= Passage =
▼
John Allen, the Other General
Gen. John R. Allen, the second four star general ensnared in the sexual scandal that has already ended the career of David Petraeus, has a lot in common with the former CIA director beyond an acquaintance with Jill Kelley, a Tampa Bay woman who served as a social liaison with MacDill Airbase.
Like Petraeus, Allen served in a leadership post at Central Command (CentCom), the theater of operations that included the wars in Iraq and Afghanistan. At CentCom, Allen at first served under Petraeus as deputy commander between 2008 and 2010 until Petraeus left to command the U.S. war in Afghanistan. When Petraeus left Afghanistan to become CIA director, Allen took his slot in Kabul where he serves to this day.
Allen is believed to have sent several inappropriate emails to Kelley, the woman who was allegedly threatened by Paula Broadwell, the reported paramour of Petraeus, in a scandal that has now thrown Allen’s military career into question.
On Thursday the general was scheduled to testify before Congress regarding his nomination to be the supreme allied commander for NATO forces in Europe. But that nomination has been put on hold pending an investigation.
Allen honed his counterinsurgency chops in Iraq where he oversaw the effort to persuade Sunni sheiks in the lawless western part of the country to join the war against al Qaeda in what became known as the Anbar Awakening.
“He came up with a strategy for clearing Falluja itself and then bringing all the tribes around Falluja over to the coalition side,” said Mario Loyola, a former Pentagon analyst and speechwriter who got to know Allen at the Pentagon and later spent time with him, when he embedded with U.S. troops in Iraq for National Review magazine.
Loyola said Allen treated the sheiks with respect, addressing many of them as his “brothers,” even if some had been allied with al Qaeda only months earlier. He skillfully established “personal bonds of trust with the sheiks” and used those relationships to create a national network of pro-American Sunni sheiks and tribal leaders, Loyala said.
Returning stateside, he earned a reputation for being candid with members of Congress, according to two congressional aides who work on military affairs. “He was respected by both Democrats and Republicans,” a Democratic aide told The Daily Beast.
By the time Allen took command in Afghanistan, counterinsurgency and notions of “victory” had given way to plans for an American exit.
Loyola said Allen never discussed his personal life or his family, but focused on the job at hand. Much like Petraeus, Allen was known as a soldier with a scholarly side.
In 2007, Allen led a tour of Anbar province, pointing out historical and anthropological features of the ancient region. At one point, the general turned to Loyola and said: “But for a few twists and turns, I would’ve been an archeologist.”
▲
= Problem statement =
Translate this sentence from the article about General John Allen into Spanish: "Much like Petraeus, Allen was known as a soldier with a scholarly side." These lines have nothing to do with the article about General John Allen.

= Satellite image grounding data =
▼
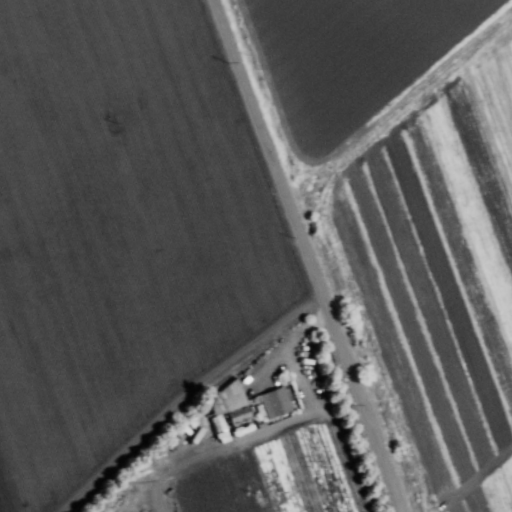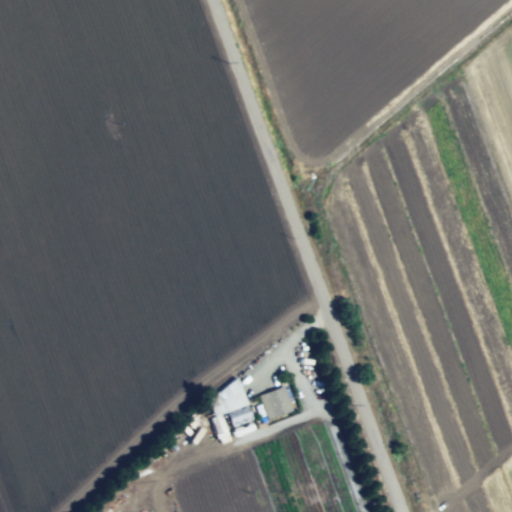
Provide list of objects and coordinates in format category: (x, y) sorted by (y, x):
crop: (255, 255)
road: (304, 256)
building: (229, 397)
building: (272, 402)
building: (274, 403)
road: (311, 405)
building: (225, 407)
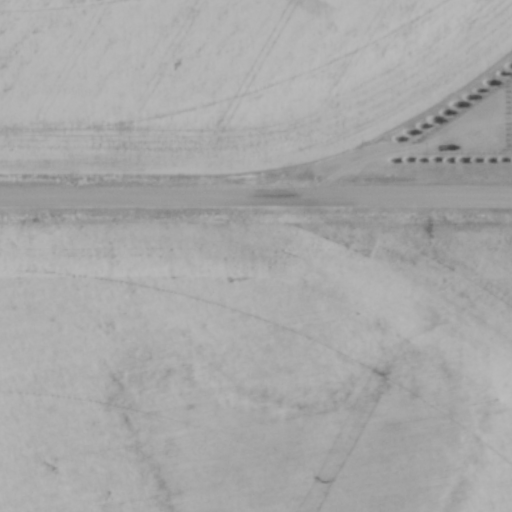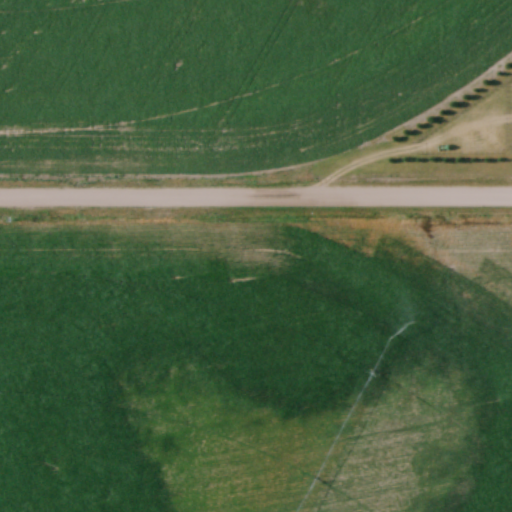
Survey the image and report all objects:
road: (256, 195)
▲
= Response to the task =
Al igual que Petraeus, Allen era conocido como un soldado con una faceta académica.